Iowa's defense will take it upon itself to see that Smoker does not get comfortable and make it difficult on the Spartan signal caller. Final score: Iowa 27, Michigan State 14.
Iowa's Fred Russell was quoted after the game as saying that he felt sorry for offenses that have to face Iowa's defense. We concurr.
Enough can't be said about Iowa's defense. Nothing fancy -- just four linemen, three linebacker, two corners and two safeties playing the parts with incredible efficiency and desire.
The front four got tremendous pressure on ASU quarterback Andrew Walter, not letting him settle in completing no pass for more than 15 yards. This is a guy who threw for nearly 4,000 yards last year in just five starts. The front four also stuffed the run to a tune of 15 total rushing yards.
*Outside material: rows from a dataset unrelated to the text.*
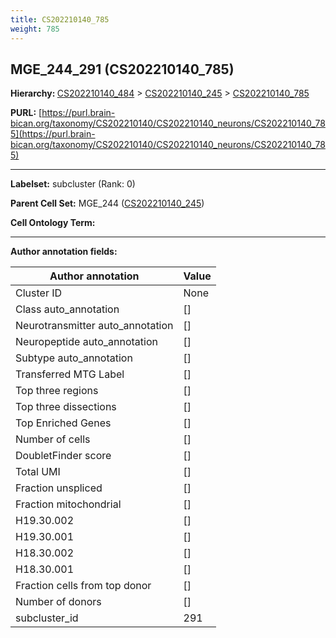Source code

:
 ```yaml
---
title: CS202210140_785
weight: 785
---
```

## MGE_244_291 (CS202210140_785)
<b>Hierarchy: </b>
[CS202210140_484](../CS202210140_484) >
[CS202210140_245](../CS202210140_245) >
[CS202210140_785](../CS202210140_785)

**PURL:** [https://purl.brain-bican.org/taxonomy/CS202210140/CS202210140_neurons/CS202210140_785](https://purl.brain-bican.org/taxonomy/CS202210140/CS202210140_neurons/CS202210140_785)

---


**Labelset:** subcluster (Rank: 0)

**Parent Cell Set:** MGE_244 ([CS202210140_245](../CS202210140_245))



**Cell Ontology Term:** 

[MARKER GENES.]: #


---

[TRANSFERRED ANNOTATIONS.]: #


[AUTHOR ANNOTATION FIELDS.]: #


**Author annotation fields:**

| Author annotation | Value |
|-------------------|-------|
|Cluster ID|None|
|Class auto_annotation|[]|
|Neurotransmitter auto_annotation|[]|
|Neuropeptide auto_annotation|[]|
|Subtype auto_annotation|[]|
|Transferred MTG Label|[]|
|Top three regions|[]|
|Top three dissections|[]|
|Top Enriched Genes|[]|
|Number of cells|[]|
|DoubletFinder score|[]|
|Total UMI|[]|
|Fraction unspliced|[]|
|Fraction mitochondrial|[]|
|H19.30.002|[]|
|H19.30.001|[]|
|H18.30.002|[]|
|H18.30.001|[]|
|Fraction cells from top donor|[]|
|Number of donors|[]|
|subcluster_id|291|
The linebackers control the middle of the field. Chad Greenway and Abdul Hodge run down absolutely everything and hit with a reckless abandon. Iowa now has a defense that can run step for step with a Pac-10 team. Grant Steen usually defends the tight end or back out of the backfield and has been terrific at that as well as defending the run.
The secondary has benefited by the relentless pressure the front four applies by playing tight coverage on the ASU receivers. No pass over 15 yards while having 44 passes thrown is just phenomenal. Jovon Johnson had perhaps the biggest play of the game when he intercepted a Walter pass at the goal line, which would have given ASU 9-point lead. Johnson and fellow corner Antwan Allen had several deflected passes without a single pass interference call all night. No gimmicks from this defense no blitzes, no five or six defensive backs.
The first quarter of the game against Arizona State was not a thing of beauty on the offensive side of the ball. Nathan Chandler was very erratic with his passes, throwing an interception on a very poorly thrown crossing route. Just when things looked really bad, Chandler hooked up with Ramon Ochoa on a beautiful 40 yards touchdown pass that gave Iowa a lead they never relinquished. Plays like that from Chandler proves he has the ability to play at this level, he just needs to get more consistent. One area is his decision-making; on a couple of occasions in attempts to throw the ball away he was nearly picked off in crucial moments of the game. Chandler needs to be less nonchalant with the ball. A sack is better than a pick anytime.
What was good was the contribution Iowa got from a new group of receivers. Ochoa had two touchdowns on the night, and is a terrific route runner. Calvin Davis got the most playing time of this career and had three catches. One catch he didn't get cost Iowa a touchdown as he dropped a perfectly thrown pass from Chandler. I'm confident Davis will use that drop as a learning guide in future games. True freshman James Townsend saw his first action and got an important grab on a third down late in the game. Another true freshman Eric McCollom, who came in as a quarterback, saw action at wide receiver and likely will see more this week as Ed Hinkel went down with a muscle pull. McCollom wasn't likely to see the field as a quarterback this year, and if you can help the team win, what the hell.
Fred Russell got a majority of his yards in the second half when Iowa began flexing its muscles and finished with a solid 154 yards. It was a great win over a good opponent and it certainly answered a lot of questions I had about this 2003 Iowa football team.